++++ FRAGMENT DOKUMENTU

W ostatnich latach wenezuelski boliwar stał się bezwartościowym kawałkiem papieru. Ten przypadek nie jest jednak czymś nadzwyczajnym. Do kryzysów walutowych dochodzi regularnie.

Warto jednak zauważyć, że przyczyny takich sytuacji mogą bardzo się od siebie różnić. W tym artykule postaramy się pokazać jakie czynniki mogą prowadzić do kryzysów walutowych. Wcześniej jednak opiszemy krótko w jaki sposób rząd i bank centralny mogą wpływać na siłę waluty.

 

Polityka fiskalna a siła waluty


W dużym uproszczeniu polityką fiskalną można nazwać wszystkie działania związane z zarządzaniem budżetem państwa. Mamy tutaj dwie strony:

- planowanie wpływów (określanie wysokości podatków, emisja długu)

- planowanie wydatków (podział środków zebranych w ramach budżetu państwa).

Polityką fiskalną zajmuje się rząd. Nie siląc się na skomplikowane teorie, napiszemy, że polityka fiskalna może być prowadzona lekkomyślnie lub odpowiedzialnie (oczywiście to duże uproszczenie).

Zacznijmy od tego, co nazywamy lekkomyślną polityką. Dwa przykłady:

1. Polityka rozdawnictwa – wprowadzanie różnego rodzaju zasiłków i dopłat dla obywateli, które w rzeczywistości mają zapewnić rządzącym dobry wynik w kolejnych wyborach. Tego typu działania w wielu przypadkach obniżają motywację ludzi do wydajnej pracy (czy też w ogóle do jej podejmowania). Problem polega na tym, że rozdawane pieniądze nie pochodzą z kieszeni polityków, ale z kieszeni podatników.

++++++++
++++ DOSTARCZONE POZYCJE

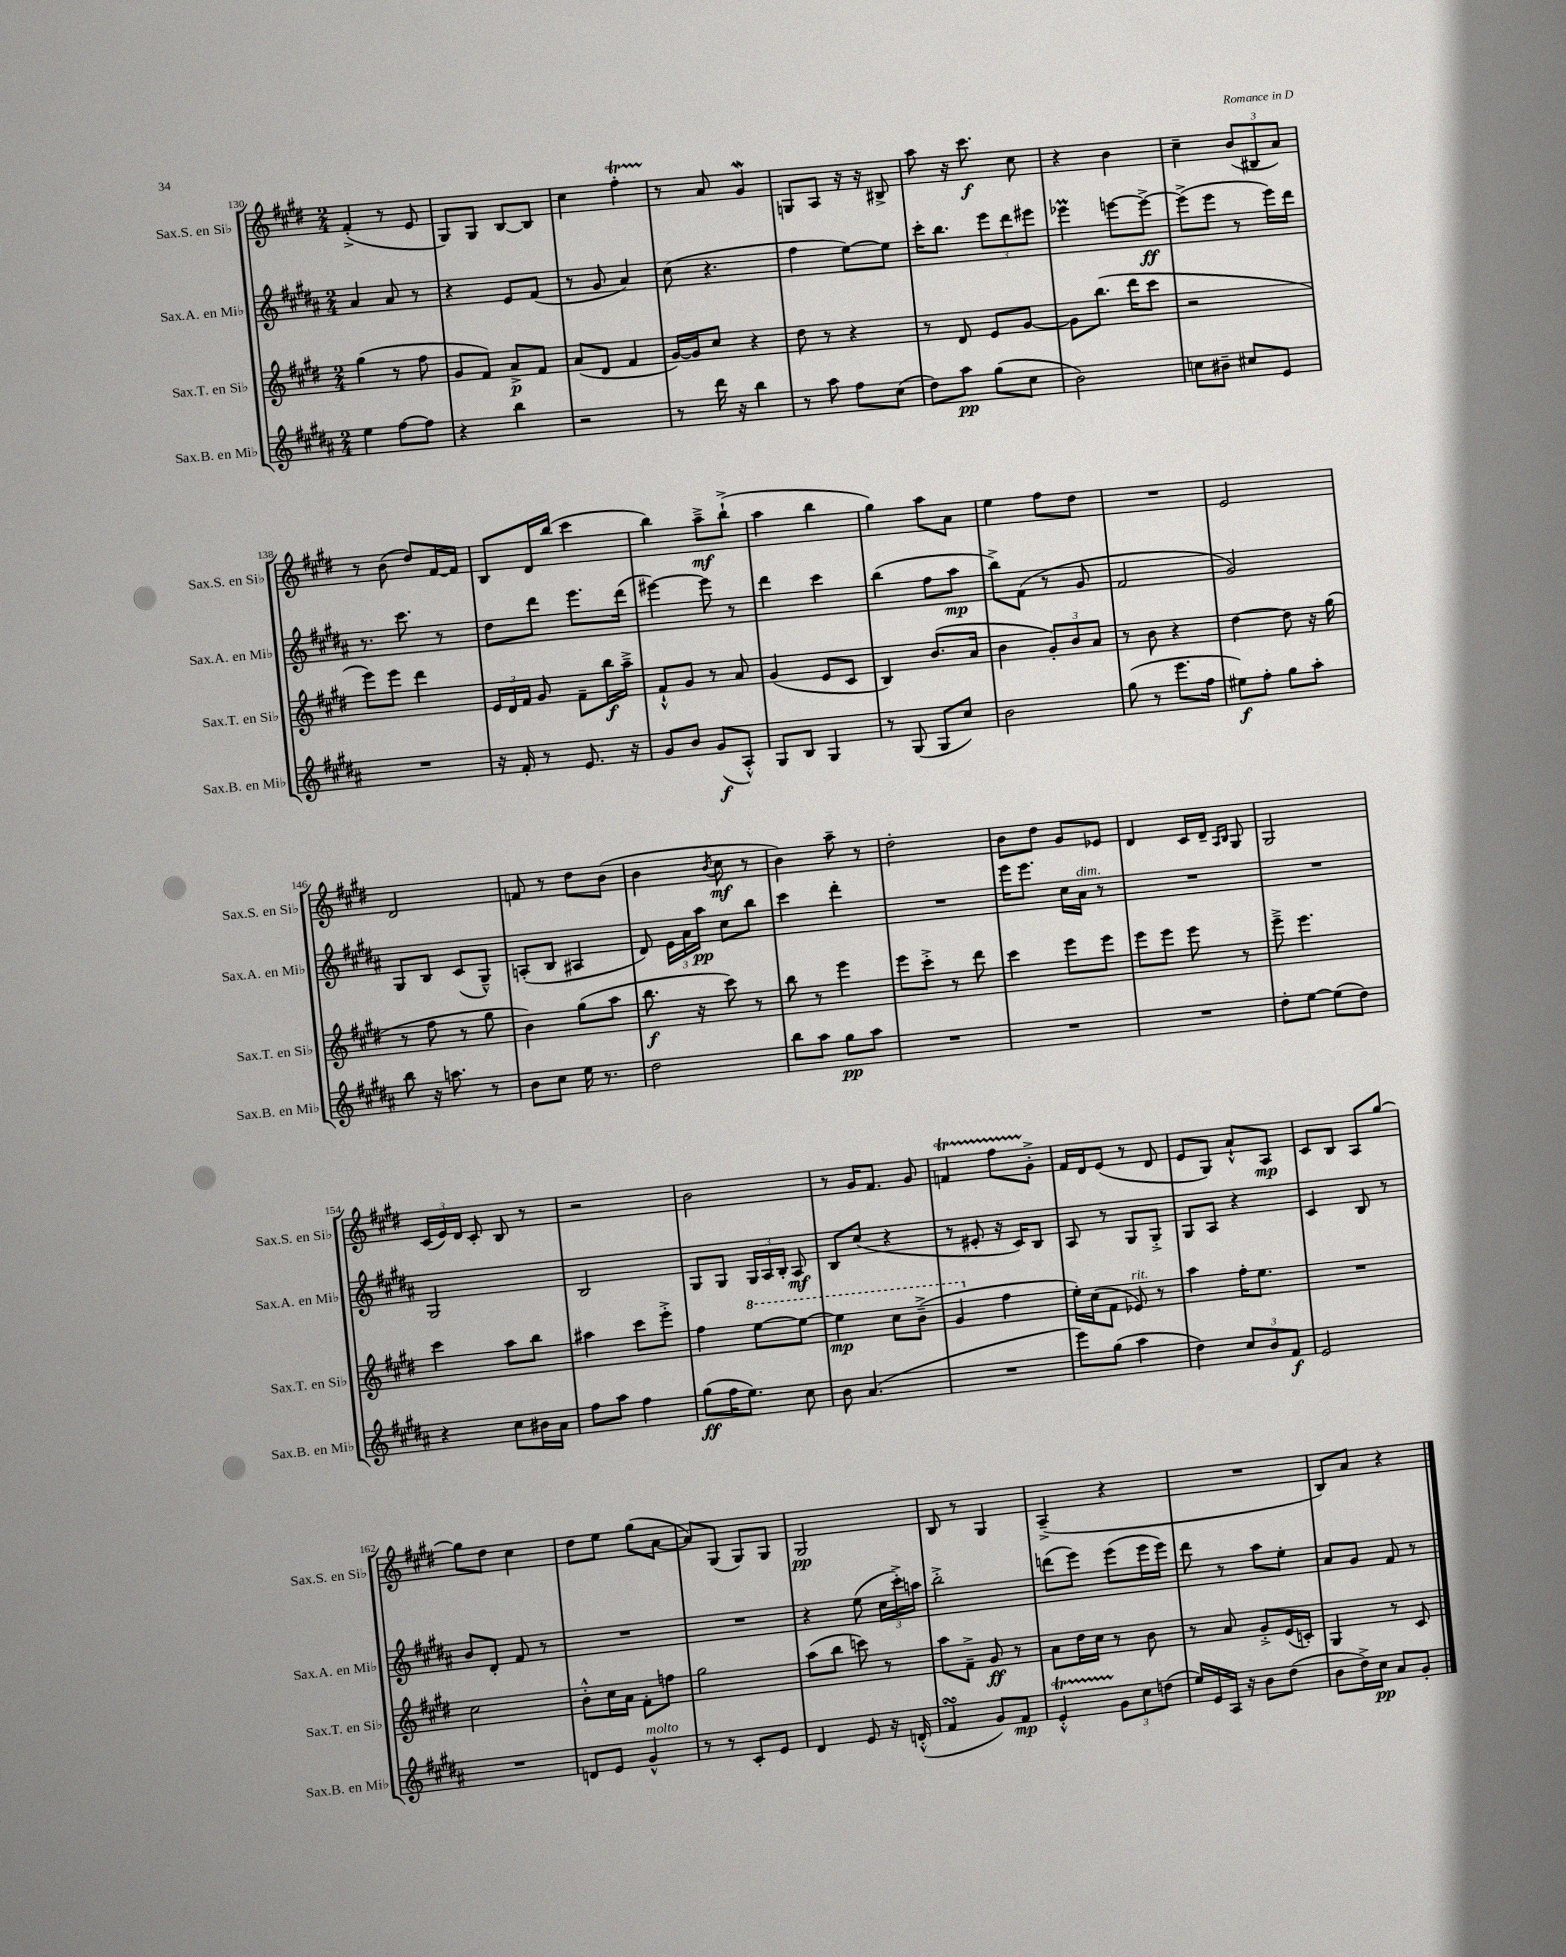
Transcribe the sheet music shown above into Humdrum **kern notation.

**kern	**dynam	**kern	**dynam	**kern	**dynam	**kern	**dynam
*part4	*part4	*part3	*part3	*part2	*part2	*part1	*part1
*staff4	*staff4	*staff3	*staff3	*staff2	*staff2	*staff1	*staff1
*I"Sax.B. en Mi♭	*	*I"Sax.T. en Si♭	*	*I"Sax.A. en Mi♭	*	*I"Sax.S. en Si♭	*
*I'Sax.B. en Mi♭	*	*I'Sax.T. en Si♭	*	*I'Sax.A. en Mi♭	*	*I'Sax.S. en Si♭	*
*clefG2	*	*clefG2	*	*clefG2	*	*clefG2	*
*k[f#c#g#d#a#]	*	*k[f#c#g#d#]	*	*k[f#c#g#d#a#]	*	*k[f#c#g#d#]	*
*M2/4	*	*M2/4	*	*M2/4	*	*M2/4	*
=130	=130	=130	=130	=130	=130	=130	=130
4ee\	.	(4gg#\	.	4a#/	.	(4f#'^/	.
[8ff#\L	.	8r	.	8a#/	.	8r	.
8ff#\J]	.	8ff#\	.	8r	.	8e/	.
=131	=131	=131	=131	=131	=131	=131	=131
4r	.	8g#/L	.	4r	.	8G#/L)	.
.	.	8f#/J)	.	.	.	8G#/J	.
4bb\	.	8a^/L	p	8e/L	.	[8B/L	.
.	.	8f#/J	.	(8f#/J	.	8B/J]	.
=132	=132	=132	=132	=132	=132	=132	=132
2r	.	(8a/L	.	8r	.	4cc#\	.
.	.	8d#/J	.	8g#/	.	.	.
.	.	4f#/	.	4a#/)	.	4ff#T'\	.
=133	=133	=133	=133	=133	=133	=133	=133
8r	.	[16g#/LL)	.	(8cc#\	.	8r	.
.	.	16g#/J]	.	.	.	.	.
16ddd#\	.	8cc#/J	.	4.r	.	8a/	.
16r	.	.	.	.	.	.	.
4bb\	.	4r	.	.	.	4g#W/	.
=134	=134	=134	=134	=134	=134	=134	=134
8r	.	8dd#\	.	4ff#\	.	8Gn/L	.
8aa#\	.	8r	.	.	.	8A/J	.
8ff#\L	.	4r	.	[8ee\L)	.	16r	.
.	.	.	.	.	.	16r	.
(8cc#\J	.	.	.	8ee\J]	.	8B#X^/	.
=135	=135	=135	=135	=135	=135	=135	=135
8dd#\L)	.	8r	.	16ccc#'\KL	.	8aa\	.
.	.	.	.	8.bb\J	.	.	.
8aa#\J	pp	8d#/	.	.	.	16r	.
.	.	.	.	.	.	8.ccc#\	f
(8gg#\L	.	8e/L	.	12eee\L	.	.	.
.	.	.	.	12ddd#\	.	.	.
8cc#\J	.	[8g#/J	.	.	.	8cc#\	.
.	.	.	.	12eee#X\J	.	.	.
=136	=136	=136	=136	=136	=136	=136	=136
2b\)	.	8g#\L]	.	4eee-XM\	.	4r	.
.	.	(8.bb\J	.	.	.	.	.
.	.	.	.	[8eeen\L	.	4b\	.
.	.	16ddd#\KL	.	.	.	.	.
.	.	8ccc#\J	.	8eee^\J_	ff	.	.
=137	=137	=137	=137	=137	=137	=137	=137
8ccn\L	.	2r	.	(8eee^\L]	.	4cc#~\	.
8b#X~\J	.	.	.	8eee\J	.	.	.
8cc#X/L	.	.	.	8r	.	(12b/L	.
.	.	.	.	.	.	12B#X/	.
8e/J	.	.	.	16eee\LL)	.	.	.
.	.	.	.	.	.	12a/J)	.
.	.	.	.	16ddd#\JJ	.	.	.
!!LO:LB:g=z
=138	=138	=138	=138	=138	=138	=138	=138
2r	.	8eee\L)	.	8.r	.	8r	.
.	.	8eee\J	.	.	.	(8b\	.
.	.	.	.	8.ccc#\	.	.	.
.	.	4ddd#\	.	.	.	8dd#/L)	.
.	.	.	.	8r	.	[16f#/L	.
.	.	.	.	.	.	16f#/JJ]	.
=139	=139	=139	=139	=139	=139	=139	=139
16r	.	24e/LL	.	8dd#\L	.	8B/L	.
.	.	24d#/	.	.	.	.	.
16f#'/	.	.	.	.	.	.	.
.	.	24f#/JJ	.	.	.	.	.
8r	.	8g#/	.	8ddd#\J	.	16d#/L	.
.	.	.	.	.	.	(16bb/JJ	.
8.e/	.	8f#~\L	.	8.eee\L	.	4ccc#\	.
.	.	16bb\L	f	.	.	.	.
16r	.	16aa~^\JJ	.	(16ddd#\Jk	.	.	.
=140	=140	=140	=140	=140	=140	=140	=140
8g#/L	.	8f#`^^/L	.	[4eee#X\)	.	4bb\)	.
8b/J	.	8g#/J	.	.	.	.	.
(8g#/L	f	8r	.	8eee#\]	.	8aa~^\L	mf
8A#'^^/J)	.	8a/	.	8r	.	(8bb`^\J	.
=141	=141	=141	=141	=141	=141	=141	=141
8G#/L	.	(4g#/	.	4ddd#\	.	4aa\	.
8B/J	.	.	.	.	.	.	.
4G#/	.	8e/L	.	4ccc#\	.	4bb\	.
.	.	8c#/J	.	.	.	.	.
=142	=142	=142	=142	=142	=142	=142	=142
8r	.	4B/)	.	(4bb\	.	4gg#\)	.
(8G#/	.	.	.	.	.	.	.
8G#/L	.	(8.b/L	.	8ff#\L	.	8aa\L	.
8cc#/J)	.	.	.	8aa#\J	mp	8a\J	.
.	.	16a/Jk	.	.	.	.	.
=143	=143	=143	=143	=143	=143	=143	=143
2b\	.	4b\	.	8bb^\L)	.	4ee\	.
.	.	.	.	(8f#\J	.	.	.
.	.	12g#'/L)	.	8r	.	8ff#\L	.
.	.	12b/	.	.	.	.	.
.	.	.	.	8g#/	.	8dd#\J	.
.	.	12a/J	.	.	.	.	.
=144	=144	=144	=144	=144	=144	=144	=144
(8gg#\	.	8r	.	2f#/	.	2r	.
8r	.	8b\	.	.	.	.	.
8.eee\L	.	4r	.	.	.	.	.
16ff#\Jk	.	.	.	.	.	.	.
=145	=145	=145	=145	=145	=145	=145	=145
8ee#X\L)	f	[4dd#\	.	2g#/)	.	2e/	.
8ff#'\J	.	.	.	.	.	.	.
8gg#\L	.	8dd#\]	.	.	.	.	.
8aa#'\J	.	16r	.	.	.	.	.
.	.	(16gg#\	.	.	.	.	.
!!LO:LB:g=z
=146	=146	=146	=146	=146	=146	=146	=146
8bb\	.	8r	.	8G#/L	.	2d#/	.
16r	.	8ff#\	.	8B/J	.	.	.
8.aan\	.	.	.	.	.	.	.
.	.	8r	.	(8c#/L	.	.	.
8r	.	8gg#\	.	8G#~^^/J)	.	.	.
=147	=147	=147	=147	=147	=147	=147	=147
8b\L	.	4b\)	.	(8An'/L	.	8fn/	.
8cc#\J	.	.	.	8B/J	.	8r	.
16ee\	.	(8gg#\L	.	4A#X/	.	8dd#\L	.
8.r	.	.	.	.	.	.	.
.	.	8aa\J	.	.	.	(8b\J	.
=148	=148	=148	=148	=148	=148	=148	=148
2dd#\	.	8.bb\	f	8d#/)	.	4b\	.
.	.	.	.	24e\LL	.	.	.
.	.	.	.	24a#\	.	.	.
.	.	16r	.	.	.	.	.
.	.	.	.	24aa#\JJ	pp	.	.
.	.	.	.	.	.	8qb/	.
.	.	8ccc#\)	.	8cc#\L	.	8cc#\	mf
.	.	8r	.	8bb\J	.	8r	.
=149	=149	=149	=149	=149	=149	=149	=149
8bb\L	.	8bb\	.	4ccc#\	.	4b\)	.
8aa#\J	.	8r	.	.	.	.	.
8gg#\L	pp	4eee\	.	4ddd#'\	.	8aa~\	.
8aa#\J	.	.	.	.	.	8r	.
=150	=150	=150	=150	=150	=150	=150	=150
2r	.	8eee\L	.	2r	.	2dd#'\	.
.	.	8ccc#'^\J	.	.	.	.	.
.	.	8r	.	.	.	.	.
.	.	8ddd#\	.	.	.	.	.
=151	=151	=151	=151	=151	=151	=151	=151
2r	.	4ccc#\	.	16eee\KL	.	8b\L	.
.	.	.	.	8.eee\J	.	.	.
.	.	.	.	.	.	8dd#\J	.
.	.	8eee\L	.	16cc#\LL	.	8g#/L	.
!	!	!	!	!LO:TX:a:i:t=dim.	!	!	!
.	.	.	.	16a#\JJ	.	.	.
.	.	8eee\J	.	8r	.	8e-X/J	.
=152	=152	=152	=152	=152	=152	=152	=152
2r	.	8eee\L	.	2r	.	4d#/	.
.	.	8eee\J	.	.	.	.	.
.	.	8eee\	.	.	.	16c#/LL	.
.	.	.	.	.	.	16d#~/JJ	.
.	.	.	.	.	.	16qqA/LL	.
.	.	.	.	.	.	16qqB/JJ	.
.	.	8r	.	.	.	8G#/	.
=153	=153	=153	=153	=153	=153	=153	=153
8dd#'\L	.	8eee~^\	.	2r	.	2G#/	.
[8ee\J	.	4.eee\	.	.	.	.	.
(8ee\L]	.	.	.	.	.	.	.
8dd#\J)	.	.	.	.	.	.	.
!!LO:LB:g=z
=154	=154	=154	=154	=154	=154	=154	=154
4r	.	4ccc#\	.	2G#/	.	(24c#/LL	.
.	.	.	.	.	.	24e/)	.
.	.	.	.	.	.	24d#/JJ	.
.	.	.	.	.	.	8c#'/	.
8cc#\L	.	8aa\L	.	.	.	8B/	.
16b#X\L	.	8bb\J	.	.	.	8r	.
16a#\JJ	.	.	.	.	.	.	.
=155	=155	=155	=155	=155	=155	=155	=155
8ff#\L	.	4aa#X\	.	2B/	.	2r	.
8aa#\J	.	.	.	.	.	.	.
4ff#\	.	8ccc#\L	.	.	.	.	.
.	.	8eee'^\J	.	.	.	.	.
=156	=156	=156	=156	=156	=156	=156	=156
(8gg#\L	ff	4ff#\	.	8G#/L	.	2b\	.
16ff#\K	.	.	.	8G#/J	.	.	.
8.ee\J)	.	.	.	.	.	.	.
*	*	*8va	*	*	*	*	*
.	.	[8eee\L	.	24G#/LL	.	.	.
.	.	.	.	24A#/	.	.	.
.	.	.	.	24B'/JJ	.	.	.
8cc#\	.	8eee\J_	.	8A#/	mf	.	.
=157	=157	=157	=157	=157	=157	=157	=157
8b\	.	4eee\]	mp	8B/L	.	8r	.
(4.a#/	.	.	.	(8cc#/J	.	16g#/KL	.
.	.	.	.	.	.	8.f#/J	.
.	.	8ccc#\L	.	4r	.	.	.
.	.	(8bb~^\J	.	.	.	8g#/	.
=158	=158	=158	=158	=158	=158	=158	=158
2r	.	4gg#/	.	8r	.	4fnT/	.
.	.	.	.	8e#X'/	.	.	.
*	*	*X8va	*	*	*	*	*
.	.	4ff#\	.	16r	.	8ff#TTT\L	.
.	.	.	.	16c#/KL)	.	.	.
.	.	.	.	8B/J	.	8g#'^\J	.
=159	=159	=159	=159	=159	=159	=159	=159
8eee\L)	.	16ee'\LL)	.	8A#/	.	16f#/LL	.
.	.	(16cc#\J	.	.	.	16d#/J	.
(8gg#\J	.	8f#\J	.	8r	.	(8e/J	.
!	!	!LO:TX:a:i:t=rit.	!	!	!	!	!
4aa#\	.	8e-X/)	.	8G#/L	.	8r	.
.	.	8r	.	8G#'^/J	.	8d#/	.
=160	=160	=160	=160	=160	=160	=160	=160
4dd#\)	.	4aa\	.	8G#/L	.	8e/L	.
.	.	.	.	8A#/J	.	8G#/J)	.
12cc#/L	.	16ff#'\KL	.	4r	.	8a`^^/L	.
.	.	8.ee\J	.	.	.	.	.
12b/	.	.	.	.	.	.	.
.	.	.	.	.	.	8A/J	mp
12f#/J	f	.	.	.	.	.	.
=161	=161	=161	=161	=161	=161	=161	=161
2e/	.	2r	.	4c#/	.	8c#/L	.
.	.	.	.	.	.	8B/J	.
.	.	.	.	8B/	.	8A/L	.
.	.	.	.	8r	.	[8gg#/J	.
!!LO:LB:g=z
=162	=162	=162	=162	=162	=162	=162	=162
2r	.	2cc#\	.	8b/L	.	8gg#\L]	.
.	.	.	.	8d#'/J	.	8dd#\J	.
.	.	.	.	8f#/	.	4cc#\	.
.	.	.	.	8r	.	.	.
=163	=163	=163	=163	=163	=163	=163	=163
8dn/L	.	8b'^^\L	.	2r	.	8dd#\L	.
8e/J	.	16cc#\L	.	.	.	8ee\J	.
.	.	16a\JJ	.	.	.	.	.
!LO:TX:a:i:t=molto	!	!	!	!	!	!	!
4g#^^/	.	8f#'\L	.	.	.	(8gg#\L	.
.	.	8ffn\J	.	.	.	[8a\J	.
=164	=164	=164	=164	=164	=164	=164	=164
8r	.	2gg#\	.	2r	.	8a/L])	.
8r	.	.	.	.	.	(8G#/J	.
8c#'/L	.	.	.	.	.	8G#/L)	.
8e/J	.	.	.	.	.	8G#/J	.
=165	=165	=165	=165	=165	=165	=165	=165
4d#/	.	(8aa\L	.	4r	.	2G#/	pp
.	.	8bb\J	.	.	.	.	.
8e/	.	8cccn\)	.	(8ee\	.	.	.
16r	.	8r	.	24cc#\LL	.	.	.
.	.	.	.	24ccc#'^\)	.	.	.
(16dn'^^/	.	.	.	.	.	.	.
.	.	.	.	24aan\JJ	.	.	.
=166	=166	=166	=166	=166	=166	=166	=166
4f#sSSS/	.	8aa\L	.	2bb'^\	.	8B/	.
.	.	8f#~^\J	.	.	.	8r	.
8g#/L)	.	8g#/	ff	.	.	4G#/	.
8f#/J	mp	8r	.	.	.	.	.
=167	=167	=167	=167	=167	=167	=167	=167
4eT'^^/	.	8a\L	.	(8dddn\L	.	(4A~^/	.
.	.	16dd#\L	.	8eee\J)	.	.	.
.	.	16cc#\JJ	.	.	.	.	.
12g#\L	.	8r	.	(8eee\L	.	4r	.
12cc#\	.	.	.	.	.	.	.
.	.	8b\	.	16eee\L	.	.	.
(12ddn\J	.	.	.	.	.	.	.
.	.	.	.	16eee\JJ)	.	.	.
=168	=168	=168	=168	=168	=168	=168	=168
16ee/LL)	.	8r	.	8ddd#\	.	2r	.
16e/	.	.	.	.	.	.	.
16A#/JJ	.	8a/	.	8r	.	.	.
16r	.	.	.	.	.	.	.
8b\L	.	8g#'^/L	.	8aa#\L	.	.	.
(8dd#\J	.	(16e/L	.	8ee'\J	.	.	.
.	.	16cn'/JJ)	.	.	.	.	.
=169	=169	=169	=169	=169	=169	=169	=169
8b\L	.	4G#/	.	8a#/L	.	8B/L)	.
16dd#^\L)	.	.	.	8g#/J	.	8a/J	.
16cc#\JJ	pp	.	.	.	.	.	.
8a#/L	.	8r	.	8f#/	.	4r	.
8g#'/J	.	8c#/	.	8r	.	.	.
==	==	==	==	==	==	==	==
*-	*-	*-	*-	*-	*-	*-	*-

++++++++

DO ZROBIENIA ▸
1) Kto według tekstu o kryzysach walutowych zajmuje się polityką fiskalną?
2) Napisz dalszy ciąg tekstu o kryzysach walutowych, zaczynając po jego ostatnim zdaniu.

ODPOWIEDZI PISEMNE ▸
1) Polityką fiskalną zajmuje się rząd.

2)
Skoro więc coraz mniej ludzi pracuje, a potrzeba środków na zasiłki, to należy albo podwyższyć podatki pozostałym pracującym albo się zadłużyć. Jedno i drugie rozwiązanie prowadzi do osłabienia waluty. Jeśli podwyższamy podatki, to osłabiamy gospodarkę (zagraniczni inwestorzy omijają kraj szerokim łukiem (chyba, że dostaną specjalne ulgi), a przedsiębiorczy ludzie wyjeżdżają). Z kolei drugie rozwiązanie (zapożyczanie się) pogarsza sytuację finansów państwa. Jeszcze gorzej jeśli dług jest zaciągany w obcej walucie – wówczas kraj staje się zależny np. od agencji ratingowych. Jeśli obniżą one rating, waluta danego kraju słabnie, a sam kraj musi płacić jeszcze więcej za spłatę zagranicznego zadłużenia.

Przy okazji od razu zaznaczamy, że wprowadzanie ulg podatkowych nie zalicza się do polityki rozdawnictwa. Z ulg mogą skorzystać głównie osoby pracujące, więc taka polityka nie zachęca do przebywania na bezrobociu i żerowania na pracy innych.

2. Polityka interwencjonizmu – wprowadzenie dopłat dla przedsiębiorstw, podejmowanie interwencji na rynku. Powód ponownie ten sam: rządzący chcą zjednać sobie grupę wyborców. W tym celu interweniują w tych branżach, gdzie wiele firm zagrożonych jest bankructwem. Takimi dopłatami rząd ingeruje w wolnorynkowe procesy. W efekcie gospodarka nie może oczyścić się z nierentownych podmiotów, na miejsce których mogłyby przyjść nowe, bardziej efektywne firmy. Takie działania osłabiają wzrost gospodarczy, a więc i uderzają w walutę.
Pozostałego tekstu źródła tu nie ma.